South Africa-born dramatist Nicholas Wright, who has written regularly for National Theatre in the UK, based A Human Being Died That Night on psychologist Pumla Gobodo-Madikizela's book of the same name. This, in turn, was based on her interviews with De Kock, who was sentenced to 212 years of imprisonment for his crimes.
In chilling detail that's sometimes hard to watch, Olivier Award-winning actress Noma Dumezweni and British actor Matthew Marsh recreate the interviews in a smoky prison cell. The play becomes more than just a fascinating insight into the mind of a murderer who could be deceiving his interviewer in the hope of a presidential pardon; it also explores her own inner anger as she attempts to discover who he truly is.

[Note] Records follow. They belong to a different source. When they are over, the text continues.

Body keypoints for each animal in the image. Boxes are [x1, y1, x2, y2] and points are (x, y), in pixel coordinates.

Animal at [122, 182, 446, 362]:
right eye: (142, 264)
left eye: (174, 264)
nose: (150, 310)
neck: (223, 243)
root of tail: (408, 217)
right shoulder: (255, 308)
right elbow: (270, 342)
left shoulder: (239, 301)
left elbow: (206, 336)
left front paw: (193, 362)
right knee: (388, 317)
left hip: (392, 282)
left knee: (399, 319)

So, how did a man who was disqualified from joining the South African Defence Force because of a stutter, and who was rejected from the South African Police's Special Task Force because of poor eyesight, become head of the apartheid regime's death squads? And was De Kock, a quiet boy verbally abused by his father and bullied by his schoolmates, genuinely repentant when he apologised at the Truth and Reconciliation Commission?
There are no easy answers to these and other questions about the capacity for evil and the possibility of forgiveness. Perhaps that's because the only way to accept the human being inside each monster is to accept the monster inside each human being.